## Task
Among the entries below, take the line with "analyzer files |" and the line with "The goal from", and output them and every line between them exactly, with nothing else.

(Stored data entries)
-----

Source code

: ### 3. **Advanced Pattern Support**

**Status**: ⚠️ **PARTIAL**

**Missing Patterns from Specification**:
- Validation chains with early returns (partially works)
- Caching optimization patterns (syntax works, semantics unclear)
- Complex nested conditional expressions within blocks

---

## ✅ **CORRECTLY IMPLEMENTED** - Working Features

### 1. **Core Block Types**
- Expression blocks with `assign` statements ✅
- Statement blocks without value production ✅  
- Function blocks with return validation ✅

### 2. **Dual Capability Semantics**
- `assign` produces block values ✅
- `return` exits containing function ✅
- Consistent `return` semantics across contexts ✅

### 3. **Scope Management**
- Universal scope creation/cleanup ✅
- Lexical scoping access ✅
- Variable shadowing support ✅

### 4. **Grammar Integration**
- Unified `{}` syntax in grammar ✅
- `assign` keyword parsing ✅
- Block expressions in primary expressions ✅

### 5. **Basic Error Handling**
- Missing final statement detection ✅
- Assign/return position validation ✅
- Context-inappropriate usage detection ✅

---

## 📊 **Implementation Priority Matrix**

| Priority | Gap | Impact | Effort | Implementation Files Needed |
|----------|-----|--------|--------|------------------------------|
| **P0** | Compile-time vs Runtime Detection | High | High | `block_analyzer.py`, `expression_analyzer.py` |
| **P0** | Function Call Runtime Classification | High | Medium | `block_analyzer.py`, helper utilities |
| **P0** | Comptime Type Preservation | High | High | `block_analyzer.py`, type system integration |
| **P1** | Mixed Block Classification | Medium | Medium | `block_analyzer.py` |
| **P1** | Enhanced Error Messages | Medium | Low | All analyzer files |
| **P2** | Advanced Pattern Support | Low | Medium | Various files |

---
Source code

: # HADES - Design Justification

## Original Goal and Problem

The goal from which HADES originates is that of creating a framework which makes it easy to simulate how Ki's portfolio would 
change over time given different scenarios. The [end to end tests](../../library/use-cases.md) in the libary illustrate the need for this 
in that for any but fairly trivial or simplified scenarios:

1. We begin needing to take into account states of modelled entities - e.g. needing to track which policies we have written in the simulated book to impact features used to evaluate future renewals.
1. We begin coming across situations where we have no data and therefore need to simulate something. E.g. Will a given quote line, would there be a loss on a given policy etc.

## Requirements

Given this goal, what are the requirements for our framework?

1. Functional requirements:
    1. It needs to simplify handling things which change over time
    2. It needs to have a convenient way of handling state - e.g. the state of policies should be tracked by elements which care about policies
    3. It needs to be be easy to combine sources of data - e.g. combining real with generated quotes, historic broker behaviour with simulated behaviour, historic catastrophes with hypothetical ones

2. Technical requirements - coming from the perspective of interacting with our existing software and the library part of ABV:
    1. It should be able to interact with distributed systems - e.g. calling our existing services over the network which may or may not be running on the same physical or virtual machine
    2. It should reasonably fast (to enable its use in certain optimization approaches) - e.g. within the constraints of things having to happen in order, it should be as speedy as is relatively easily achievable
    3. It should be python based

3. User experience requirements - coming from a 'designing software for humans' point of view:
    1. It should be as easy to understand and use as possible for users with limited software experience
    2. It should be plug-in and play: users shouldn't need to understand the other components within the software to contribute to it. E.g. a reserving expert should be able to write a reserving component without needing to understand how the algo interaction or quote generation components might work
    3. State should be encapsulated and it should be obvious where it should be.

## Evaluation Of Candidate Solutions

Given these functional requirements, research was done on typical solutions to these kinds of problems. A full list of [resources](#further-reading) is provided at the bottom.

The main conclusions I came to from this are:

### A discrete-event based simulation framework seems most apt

-----

## Answer to this problem
| **P1** | Enhanced Error Messages | Medium | Low | All analyzer files |
| **P2** | Advanced Pattern Support | Low | Medium | Various files |

---
Source code

: # HADES - Design Justification

## Original Goal and Problem

The goal from which HADES originates is that of creating a framework which makes it easy to simulate how Ki's portfolio would 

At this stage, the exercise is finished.